Self-care is a term that gets thrown around a lot. We might think it’s synonymous with bubble baths, manicures and massages. And sometimes self-care might be these things. But at the heart of it, at its core, self-care is self-preservation. It is shielding ourselves from harm and danger. Which could mean anything from surrounding ourselves with trustworthy people to seeing a therapist for managing our ADHD to eating when we’re hungry to taking regular relaxation breaks.

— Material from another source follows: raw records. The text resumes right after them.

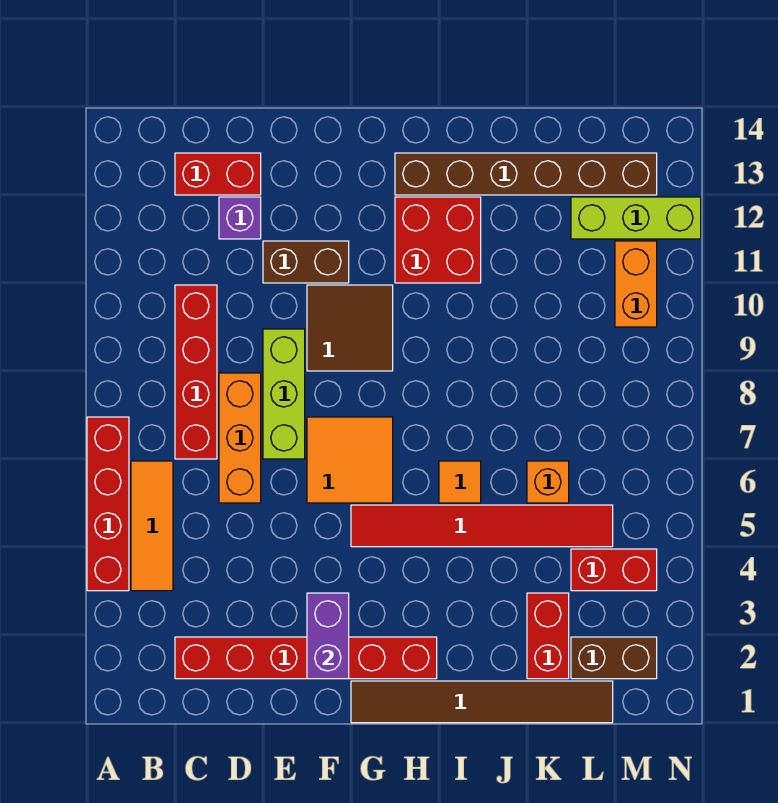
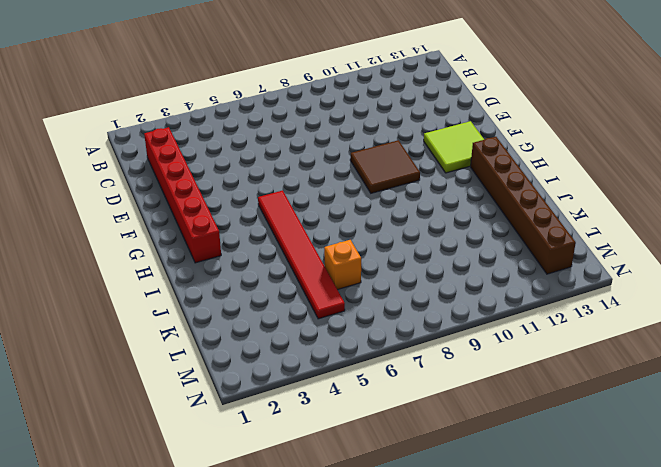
lime 2x2 tile [424,121,484,173] -> none
none -> red 1x4 brick [87,417,129,591]
none -> orange 1x3 tile [131,461,173,591]
none -> red 1x4 brick [175,285,217,459]

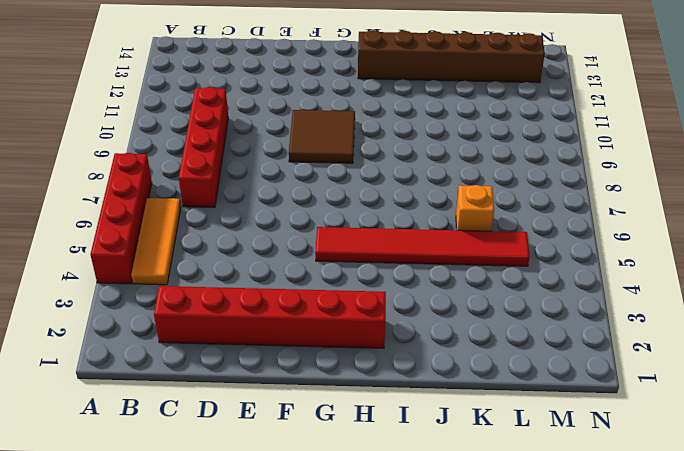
none -> red 1x2 brick [175,153,261,195]
none -> orange 1x3 brick [219,373,261,503]
none -> purple 1x1 brick [219,197,261,239]

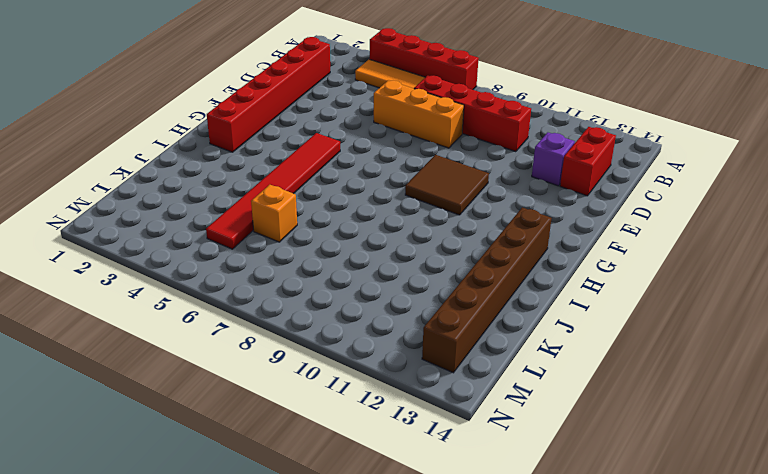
none -> lime 1x3 brick [263,329,305,459]
none -> brown 1x2 brick [263,241,349,283]
none -> orange 2x2 tile [307,417,393,503]

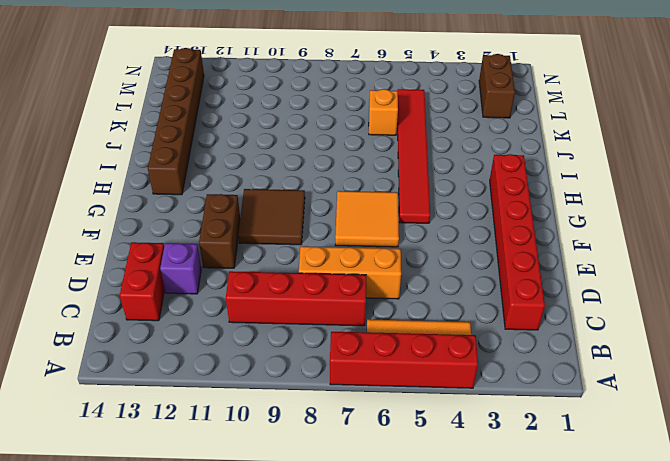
none -> lime 1x3 brick [263,329,305,459]
none -> brown 1x6 tile [351,681,613,723]
none -> red 2x2 brick [395,197,481,283]

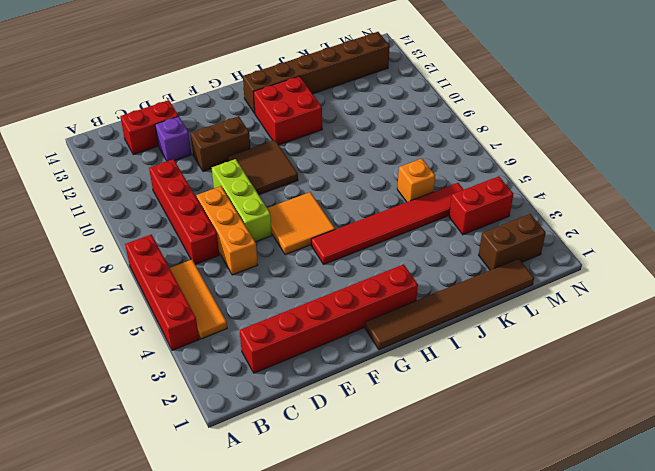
none -> orange 1x1 tile [439,461,481,503]
none -> red 1x2 brick [527,593,569,679]
none -> lime 1x3 brick [571,197,701,239]

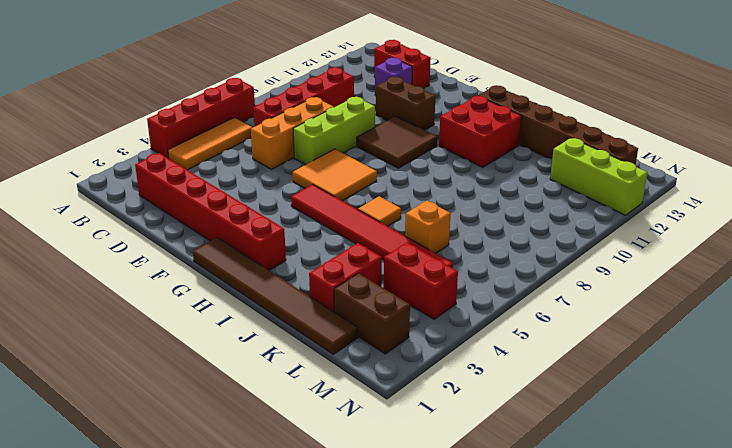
none -> orange 1x2 brick [615,241,657,327]
none -> purple 1x2 brick [307,593,349,679]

It is supporting ourselves. It is having our own back. It is making sure that you’re OK mentally, emotionally, physically and spiritually. It is putting ourselves first, which I know feels very unfamiliar and uncomfortable for many of us. But self-care is actually an act of love for others, too. I was reminded of this recently when I interviewed therapist and Psych Central blogger Aaron Karmin for another piece. He said:
Self-preservation means, “I take care of me so I can be there for everyone else.” To be a good husband/wife, father/mother, son/daughter, brother/sister, friend/employee, you have to care for your own needs first. Self-preservation is like when you’re on an airplane and they go over the safety instructions. Selfish is only putting your air mask on while everyone else chokes. Selfless is putting everybody else’s air mask on while you choke. Self-preservation is putting on your air mask first so you can then help those around you.
So often we think that we need to put everyone else’s needs ahead of our own. Our kids. Our spouses. Our loved ones. We think this is the right thing to do. Even more so, we think it’s the only way. Maybe your mom was a martyr and you learned to see that kind of behavior as virtuous and ideal and what you’re supposed to do and be. Maybe it’s not a conscious or deliberate decision on your part. You simply find yourself being pulled by other’s schedules, wants and whims.
Self-care is about protecting, supporting and sustaining yourself, which helps you be there for others. It is about prioritizing your time and being thoughtful and intentional about your days. It is about listening to your needs. When you practice self-care, you are preserving your health and well-being. You are filling the bucket so there are resources—energy, attention, brain space—to devote to caring for others and cultivating your relationship with them.
What would happen if you started viewing self-care as self-preservation? As a way to sustain your health and well-being? As a way to support your mental, emotional, physical and spiritual needs? How does this shift your behavior? How might you care for yourself right now?